To that effect, he dressed and went outside.
In the flare of the compound lights, the jungle’s purple vegetation looked particularly unpleasant, like the swollen limbs of long-drowned corpses. The usual skittering things made a racket. There was nothing in the area inclined to attack a man, but the planet’s evolution hadn’t stinted on biting and stinging vermin, and…
And one of the vermin was missing.
He had, as always, been frugal in his breathing, gathering into his lungs as little of the noxious atmosphere as possible. The cloying mint scent never failed to sicken him.
But the odor was gone.
It had been there earlier in the evening, and now it was gone. He stood in jungle night, in the glare of the compound lights, waiting for his brain to process this piece of information, but his brain told him only that the odor had been there and now it was gone.
Still, some knowledge of what this meant was leaking through, creating a roiling fear.
If you knew what to look for, you could find it. No vee was as detailed as nature.
You only had to find one seam, one faint oscillation in a rock, one incongruent shadow.
It was a first-rate sim, and it would have fooled him. But they had had to work fast, fabricating and downloading it, and no one had noted that a nasty alien-bug filled the Big-R air with its mating fragrance.
DR. MARX knew he was still in the vee. That meant, of course, that he had not walked outside at all. He was still lying on the flat. And, thanks to his blessed paranoia, there was a button at the base of the flat, two inches from where his left hand naturally lay. Pushing it would disrupt all current and activate a hypodermic containing twenty cc’s of hapotile-4. Hapotile-4 could get the attention of the deepest V-diver. The aftereffects were not pleasant, but, for many v-devotees, there wouldn’t have been an “after” without hapotile.

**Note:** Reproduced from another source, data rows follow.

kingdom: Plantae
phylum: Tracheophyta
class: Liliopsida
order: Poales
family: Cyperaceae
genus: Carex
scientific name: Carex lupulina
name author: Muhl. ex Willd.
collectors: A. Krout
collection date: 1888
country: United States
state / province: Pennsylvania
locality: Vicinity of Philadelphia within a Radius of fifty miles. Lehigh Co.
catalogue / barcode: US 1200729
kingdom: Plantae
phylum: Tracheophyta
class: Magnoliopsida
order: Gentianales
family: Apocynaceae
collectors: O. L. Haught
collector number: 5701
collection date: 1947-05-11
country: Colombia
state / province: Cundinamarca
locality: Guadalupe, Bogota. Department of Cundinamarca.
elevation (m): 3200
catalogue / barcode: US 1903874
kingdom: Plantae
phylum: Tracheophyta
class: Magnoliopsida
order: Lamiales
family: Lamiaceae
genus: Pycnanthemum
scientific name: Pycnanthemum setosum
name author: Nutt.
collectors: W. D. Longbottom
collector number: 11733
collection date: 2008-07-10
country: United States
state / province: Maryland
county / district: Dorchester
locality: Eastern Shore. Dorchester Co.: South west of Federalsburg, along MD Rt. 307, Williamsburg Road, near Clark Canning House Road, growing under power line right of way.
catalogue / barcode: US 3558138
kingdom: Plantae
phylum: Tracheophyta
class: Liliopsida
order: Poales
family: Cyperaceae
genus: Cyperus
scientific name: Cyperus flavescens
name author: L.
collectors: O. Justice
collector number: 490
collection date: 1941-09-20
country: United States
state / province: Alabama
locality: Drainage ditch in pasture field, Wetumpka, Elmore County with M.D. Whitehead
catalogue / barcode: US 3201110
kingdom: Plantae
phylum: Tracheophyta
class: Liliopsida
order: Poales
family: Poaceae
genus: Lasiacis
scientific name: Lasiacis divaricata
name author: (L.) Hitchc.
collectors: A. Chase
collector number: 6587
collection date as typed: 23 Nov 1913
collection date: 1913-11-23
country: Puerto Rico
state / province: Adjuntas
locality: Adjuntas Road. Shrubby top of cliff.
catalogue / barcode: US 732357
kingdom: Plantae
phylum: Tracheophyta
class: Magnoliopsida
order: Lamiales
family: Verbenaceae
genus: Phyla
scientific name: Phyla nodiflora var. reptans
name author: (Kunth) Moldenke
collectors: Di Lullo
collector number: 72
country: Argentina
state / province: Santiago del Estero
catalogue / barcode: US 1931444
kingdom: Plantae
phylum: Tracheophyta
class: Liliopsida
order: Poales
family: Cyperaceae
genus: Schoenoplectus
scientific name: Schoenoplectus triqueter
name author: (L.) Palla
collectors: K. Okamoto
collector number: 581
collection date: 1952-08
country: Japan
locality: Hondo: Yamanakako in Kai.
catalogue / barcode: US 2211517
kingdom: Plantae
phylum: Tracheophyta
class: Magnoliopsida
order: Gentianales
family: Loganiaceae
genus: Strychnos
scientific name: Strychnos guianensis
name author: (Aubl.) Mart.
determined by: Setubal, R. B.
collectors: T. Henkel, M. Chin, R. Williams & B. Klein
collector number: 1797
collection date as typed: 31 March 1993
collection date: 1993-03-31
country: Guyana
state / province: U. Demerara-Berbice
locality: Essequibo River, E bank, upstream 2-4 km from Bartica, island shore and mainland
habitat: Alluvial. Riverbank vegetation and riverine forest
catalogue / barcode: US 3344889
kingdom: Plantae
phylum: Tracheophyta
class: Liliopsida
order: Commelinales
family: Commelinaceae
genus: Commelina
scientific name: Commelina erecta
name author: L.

Dr. Marx didn’t hesitate. He strained for the Big R, traced the line of his arm, moved. It was there; he found it. Pressed.
Nothing.
Then, out of the jungle, a figure came.
EIGHT feet tall, carved from black steel, the vee soldier bowed at the waist. Then, standing erect, it spoke: “We deactivated your failsafe before you embarked, Doctor.”
“Who are you?” He was not intimidated by this military mockup, the boom of its metal voice, the faint whine of its servos. It was a virtual puppet, of course. Its masters were the thing to fear.
“We are concerned citizens,” the soldier said. “We have reason to believe that you are preventing a client of ours, a client-in-good-credit, from satisfying her constitutionally sanctioned appetites.”
“Keel Benning came to us of her own free will. Ask her and she will tell you as much.”
“We will ask her. And that is not what she will say. She will say, for all the world to hear, that her freedom was compromised by so-called caregivers.”
“Leave her alone.”
The soldier came closer. It looked up at the dark blanket of the sky. “Too late to leave anyone alone, Doctor. Everyone is in the path of progress. One day we will all live in the vee. It is the natural home of gods.”
The sky began to glow as the black giant raised its gleaming arms.